Introducing new students to the library and its resources during the first hectic weeks at university can pose a considerable challenge. We have to compete with many other kinds of introductory activities, making new friends, becoming acquainted with the subject, not to mention all the parties and social functions arranged for new students.
The traditional lecture, or showing large groups of tired students around the library just wasn't working. So, a few years ago, we started to think about radical new ways of introducing students to the library. We hit upon the idea of arranging a treasure hunt.

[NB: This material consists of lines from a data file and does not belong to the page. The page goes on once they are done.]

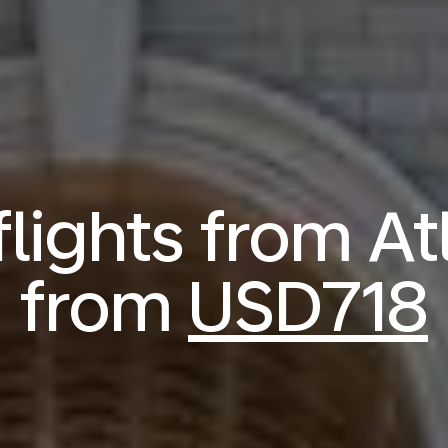
ights from At
from
USD718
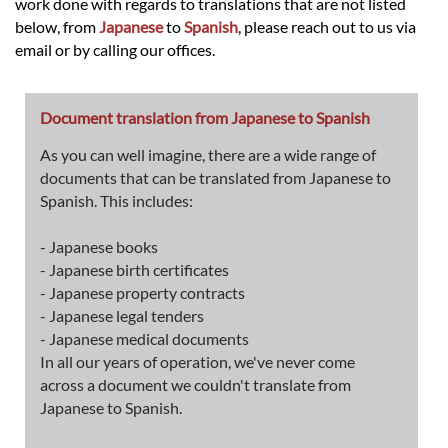
work done with regards to translations that are not listed
below, from
Japanese
to
Spanish
, please reach out to us via
email or by calling our offices.
Document translation from Japanese to Spanish
As you can well imagine, there are a wide range of
documents that can be translated from Japanese to
Spanish. This includes:
- Japanese books
- Japanese birth certificates
- Japanese property contracts
- Japanese legal tenders
- Japanese medical documents
In all our years of operation, we've never come
across a document we couldn't translate from
Japanese to Spanish.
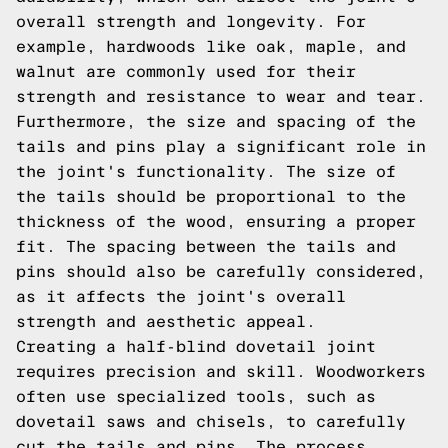
overall strength and longevity. For
example, hardwoods like oak, maple, and
walnut are commonly used for their
strength and resistance to wear and tear.
Furthermore, the size and spacing of the
tails and pins play a significant role in
the joint's functionality. The size of
the tails should be proportional to the
thickness of the wood, ensuring a proper
fit. The spacing between the tails and
pins should also be carefully considered,
as it affects the joint's overall
strength and aesthetic appeal.
Creating a half-blind dovetail joint
requires precision and skill. Woodworkers
often use specialized tools, such as
dovetail saws and chisels, to carefully
cut the tails and pins. The process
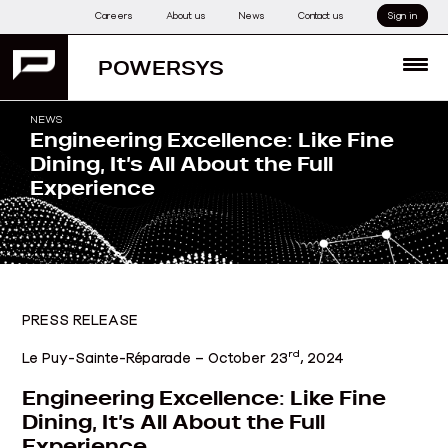
Skip
Careers
About us
News
Contact us
Sign in
to
content
POWERSYS
MENU
NEWS
Engineering Excellence: Like Fine
Dining, It’s All About the Full
Experience
PRESS RELEASE
rd
Le Puy-Sainte-Réparade – October 23
, 2024
Engineering Excellence: Like Fine
Dining, It’s All About the Full
Experience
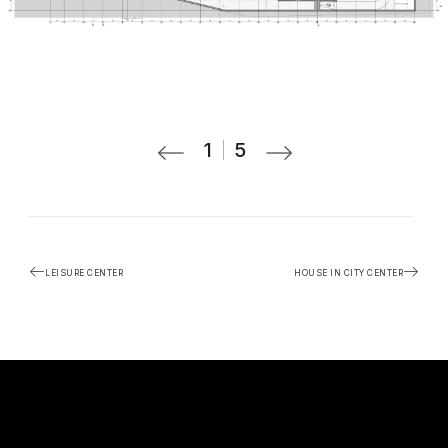
1
5
LEISURE CENTER
HOUSE IN CITY CENTER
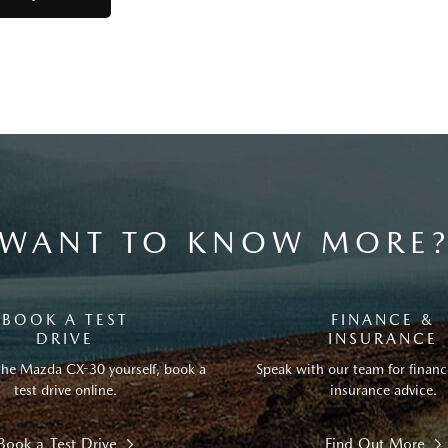
WANT TO KNOW MORE
BOOK A TEST
FINANCE &
DRIVE
INSURANCE
the Mazda CX-30 yourself, book a
Speak with our team for financ
test drive online.
insurance advice.
Book a Test Drive
Find Out More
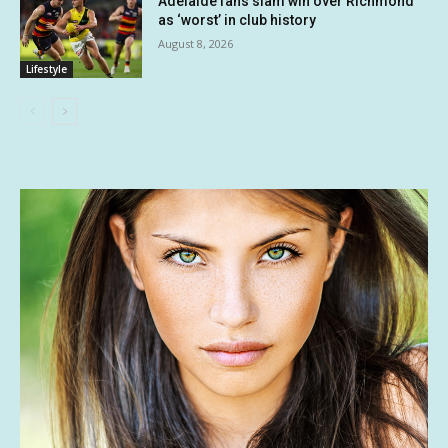
Adelaide fans slam win over Richmond
as ‘worst’ in club history
August 8, 2026
Lifestyle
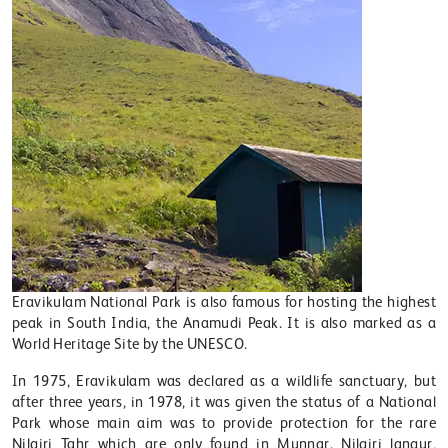
Eravikulam National Park is also famous for hosting the highest
peak in South India, the Anamudi Peak. It is also marked as a
World Heritage Site by the UNESCO.
In 1975, Eravikulam was declared as a wildlife sanctuary, but
after three years, in 1978, it was given the status of a National
Park whose main aim was to provide protection for the rare
Nilgiri Tahr which are only found in Munnar. Nilgiri langur,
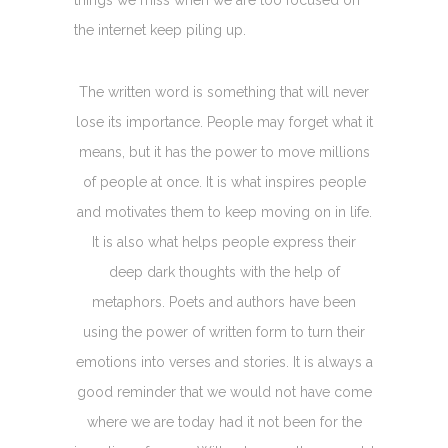
the internet keep piling up.
The written word is something that will never
lose its importance. People may forget what it
means, but it has the power to move millions
of people at once. It is what inspires people
and motivates them to keep moving on in life.
It is also what helps people express their
deep dark thoughts with the help of
metaphors. Poets and authors have been
using the power of written form to turn their
emotions into verses and stories. It is always a
good reminder that we would not have come
where we are today had it not been for the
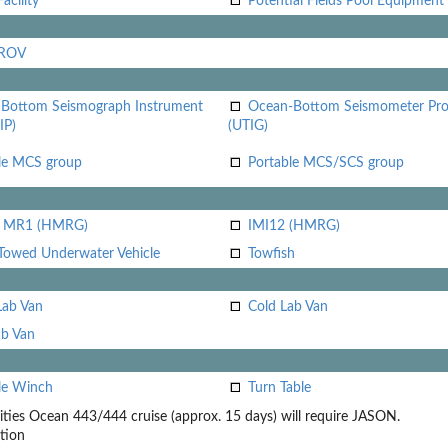
acility
Potential Fields Pool Equipment
 ROV
Bottom Seismograph Instrument
Ocean-Bottom Seismometer Pr
IP)
(UTIG)
le MCS group
Portable MCS/SCS group
i MR1 (HMRG)
IMI12 (HMRG)
Towed Underwater Vehicle
Towfish
Lab Van
Cold Lab Van
b Van
le Winch
Turn Table
ities
Ocean 443/444 cruise (approx. 15 days) will require JASON.
tion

Students working in small groups have to carry out various tasks at different stations in different libraries. When each task has been successfully completed, a verbal report is made to the librarian at that library, and students can ask questions, before going on to the next task. By carrying out actual tasks, the students become familiar with the important aspects of library resources; learning by doing and having fun at the same time. The "treasure" at the end of the hunt was an apple, a sweet, a pencil, a small LED flashlight and information brochures about the library and the master programme in physics.
One of the decisive factors in the success of this activity was the cooperation of lecturers, who integrated it into their introductory programme. It also had high status, as it was a compulsory activity, thanks to the commitment and understanding of lecturers.
The treasure hunt is important in the students' later studies as they know which library resources are available, and they recognise the librarians. This lowers the threshold for the further development of the students' information gathering skills.
The success of this activity in one of the subjects taught at the Department of Physics has led to the decision to make the library treasure hunt compulsory for all students at the Department, in both the Engineering Faculty and the Science Faculty.
We are now considering the further development of the library treasure hunt to make it more scalable, and to introduce digital aids, e.g. tablet computers.